Event streaming platforms like Kafka were built to move data fast. Their native authentication mechanisms were designed to secure broker-to-broker communication — not the multitude of consumers and applications now connecting to them from outside the cluster. The result is a common workaround: static credentials distributed to every client, with limited ability to rotate them, audit them, or enforce granular access based on who the caller actually is.
Kong Event Gateway already addresses part of this by acting as a security perimeter — terminating client connections at the edge, enforcing policy, and shielding brokers from direct exposure. The Kong Identity principals directory extends this by providing a persistent identity record that travels with every request. When a client connects, Kong Event Gateway can look up that principal, pull in structured metadata, like team ownership, environment, agent type, and custom identifiers, to make that context available to policy expressions in real time.

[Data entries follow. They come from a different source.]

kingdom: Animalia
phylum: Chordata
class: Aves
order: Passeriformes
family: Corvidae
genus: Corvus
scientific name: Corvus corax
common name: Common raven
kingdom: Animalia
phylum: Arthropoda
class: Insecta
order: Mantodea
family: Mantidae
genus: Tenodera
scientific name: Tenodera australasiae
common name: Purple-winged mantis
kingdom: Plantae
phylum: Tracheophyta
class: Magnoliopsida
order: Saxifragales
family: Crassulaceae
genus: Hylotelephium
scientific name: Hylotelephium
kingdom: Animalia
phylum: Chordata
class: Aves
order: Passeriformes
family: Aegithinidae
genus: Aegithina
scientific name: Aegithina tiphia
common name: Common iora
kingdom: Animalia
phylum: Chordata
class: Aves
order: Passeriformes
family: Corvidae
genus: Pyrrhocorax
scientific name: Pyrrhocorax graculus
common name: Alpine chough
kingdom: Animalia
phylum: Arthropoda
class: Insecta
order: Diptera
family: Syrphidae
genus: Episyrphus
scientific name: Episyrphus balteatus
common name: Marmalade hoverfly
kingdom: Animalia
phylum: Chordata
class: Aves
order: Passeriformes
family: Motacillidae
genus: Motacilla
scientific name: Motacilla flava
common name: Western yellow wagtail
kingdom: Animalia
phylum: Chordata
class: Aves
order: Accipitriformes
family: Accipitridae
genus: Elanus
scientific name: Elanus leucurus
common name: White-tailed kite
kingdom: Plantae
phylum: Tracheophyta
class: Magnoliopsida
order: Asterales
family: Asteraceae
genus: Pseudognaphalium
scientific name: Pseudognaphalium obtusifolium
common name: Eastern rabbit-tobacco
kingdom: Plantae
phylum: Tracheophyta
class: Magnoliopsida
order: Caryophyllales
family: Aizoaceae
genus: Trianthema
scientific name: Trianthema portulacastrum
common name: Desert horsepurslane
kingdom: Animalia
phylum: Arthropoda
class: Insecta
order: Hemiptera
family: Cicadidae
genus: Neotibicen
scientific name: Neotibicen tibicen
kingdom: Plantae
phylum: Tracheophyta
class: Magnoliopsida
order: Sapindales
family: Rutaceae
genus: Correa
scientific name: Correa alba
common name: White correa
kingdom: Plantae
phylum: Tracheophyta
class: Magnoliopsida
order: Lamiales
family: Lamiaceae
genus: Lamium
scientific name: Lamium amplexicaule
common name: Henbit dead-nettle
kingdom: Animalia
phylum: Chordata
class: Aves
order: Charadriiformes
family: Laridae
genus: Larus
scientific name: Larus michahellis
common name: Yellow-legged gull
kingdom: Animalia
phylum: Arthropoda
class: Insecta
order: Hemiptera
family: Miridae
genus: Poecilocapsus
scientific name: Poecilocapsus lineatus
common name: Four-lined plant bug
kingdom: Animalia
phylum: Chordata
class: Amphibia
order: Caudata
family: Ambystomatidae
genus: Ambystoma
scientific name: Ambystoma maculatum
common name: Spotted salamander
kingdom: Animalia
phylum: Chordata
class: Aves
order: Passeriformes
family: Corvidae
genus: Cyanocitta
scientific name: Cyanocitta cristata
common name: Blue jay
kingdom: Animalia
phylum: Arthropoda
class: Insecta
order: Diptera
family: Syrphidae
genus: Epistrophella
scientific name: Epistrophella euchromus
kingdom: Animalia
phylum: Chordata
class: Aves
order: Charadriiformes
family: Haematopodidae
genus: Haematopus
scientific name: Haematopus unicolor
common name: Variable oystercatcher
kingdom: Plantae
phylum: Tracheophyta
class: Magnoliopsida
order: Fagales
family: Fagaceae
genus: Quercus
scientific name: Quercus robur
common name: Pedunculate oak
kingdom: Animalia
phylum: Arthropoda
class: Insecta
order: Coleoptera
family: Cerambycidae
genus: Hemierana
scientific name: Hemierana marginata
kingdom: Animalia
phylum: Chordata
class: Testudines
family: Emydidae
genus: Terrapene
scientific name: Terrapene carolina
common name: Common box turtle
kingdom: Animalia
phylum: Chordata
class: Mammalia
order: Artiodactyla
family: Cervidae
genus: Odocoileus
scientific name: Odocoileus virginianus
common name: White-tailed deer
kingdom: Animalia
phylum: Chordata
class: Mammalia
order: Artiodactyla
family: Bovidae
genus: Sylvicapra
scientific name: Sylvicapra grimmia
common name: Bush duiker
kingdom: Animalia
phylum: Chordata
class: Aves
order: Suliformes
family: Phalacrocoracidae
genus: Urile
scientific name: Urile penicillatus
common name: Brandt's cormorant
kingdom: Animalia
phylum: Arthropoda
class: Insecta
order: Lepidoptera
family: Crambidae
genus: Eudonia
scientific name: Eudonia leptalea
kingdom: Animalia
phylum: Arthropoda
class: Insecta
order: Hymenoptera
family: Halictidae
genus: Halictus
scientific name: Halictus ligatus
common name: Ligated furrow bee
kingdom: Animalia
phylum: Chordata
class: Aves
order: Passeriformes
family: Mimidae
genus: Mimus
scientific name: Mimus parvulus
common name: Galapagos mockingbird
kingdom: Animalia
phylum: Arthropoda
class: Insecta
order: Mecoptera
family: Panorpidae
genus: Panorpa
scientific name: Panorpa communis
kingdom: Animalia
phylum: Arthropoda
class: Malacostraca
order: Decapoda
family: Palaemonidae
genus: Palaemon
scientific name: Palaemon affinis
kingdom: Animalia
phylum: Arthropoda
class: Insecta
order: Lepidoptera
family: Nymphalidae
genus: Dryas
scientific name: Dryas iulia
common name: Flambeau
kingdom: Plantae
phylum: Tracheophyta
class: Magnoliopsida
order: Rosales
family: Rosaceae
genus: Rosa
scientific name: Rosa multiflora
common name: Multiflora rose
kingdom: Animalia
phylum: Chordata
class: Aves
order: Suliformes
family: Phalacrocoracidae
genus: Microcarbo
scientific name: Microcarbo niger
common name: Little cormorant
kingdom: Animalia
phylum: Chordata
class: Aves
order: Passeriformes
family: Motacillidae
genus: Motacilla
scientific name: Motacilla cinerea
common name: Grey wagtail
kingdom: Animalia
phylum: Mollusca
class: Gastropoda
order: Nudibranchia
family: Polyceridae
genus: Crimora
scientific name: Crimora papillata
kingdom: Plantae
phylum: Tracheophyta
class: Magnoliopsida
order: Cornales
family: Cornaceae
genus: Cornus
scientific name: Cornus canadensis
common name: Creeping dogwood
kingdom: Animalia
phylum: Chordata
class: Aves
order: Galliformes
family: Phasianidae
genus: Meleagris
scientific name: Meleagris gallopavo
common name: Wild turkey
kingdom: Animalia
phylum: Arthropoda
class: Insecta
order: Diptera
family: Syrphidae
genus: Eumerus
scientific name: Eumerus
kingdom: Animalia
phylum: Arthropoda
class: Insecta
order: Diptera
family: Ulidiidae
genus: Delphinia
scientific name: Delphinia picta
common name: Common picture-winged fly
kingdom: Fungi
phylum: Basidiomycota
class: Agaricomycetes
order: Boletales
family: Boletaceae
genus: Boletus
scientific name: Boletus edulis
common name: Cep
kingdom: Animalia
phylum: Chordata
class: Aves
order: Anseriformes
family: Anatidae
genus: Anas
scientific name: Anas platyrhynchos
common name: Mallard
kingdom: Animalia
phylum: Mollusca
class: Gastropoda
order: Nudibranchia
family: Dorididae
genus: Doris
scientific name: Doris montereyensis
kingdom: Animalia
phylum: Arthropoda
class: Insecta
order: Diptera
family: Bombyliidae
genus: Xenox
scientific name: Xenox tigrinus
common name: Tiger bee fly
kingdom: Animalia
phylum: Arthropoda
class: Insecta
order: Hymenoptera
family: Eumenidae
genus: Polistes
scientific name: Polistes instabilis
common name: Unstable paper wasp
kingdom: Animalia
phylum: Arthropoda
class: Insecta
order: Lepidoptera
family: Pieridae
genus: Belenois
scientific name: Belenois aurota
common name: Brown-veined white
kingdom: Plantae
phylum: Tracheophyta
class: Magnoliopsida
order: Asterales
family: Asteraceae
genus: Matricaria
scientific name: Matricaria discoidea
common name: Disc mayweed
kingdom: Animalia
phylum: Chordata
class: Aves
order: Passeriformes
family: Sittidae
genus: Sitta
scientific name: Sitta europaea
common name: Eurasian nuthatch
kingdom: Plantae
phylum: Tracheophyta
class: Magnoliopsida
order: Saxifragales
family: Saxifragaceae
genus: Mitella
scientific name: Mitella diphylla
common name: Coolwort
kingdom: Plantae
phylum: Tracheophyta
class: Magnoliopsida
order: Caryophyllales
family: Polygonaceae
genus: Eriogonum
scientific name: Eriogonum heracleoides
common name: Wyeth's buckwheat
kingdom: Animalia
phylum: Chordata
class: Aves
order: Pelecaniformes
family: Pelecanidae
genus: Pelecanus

The practical effect: access control for event traffic can evolve from coarse credential checks to identity-aware policy. An AI agent consuming a sensitive topic can be authenticated, enriched with metadata about its role and ownership, and evaluated against fine-grained ACLs (access control lists) — all before reaching the broker.
Take an inventory modeling agent that needs to read from Kafka topic and call two internal APIs. The agent is provisioned as a principal with a unique identity type, tagged with metadata (owning team, environment, agent purpose). When connecting to the Kong Event Gateway, that meta-data is part of the authentication policy decision that this agent gets to read the forecasting topic in production and nothing else. Rotating credentials next quarter is one directory operation, not a separate set of support tickets with one to rotate Kafka ACLs and the other to rotate Gateway API keys. If the Agent's behavior ever looks wrong, every action it took is in the same audit trail and there is a single point to shut it down.
For organizations running event-driven architectures at scale, the principals directory closes the gap between the security model applied to API traffic and the one applied to event traffic — making both consistently governed by the same identity layer.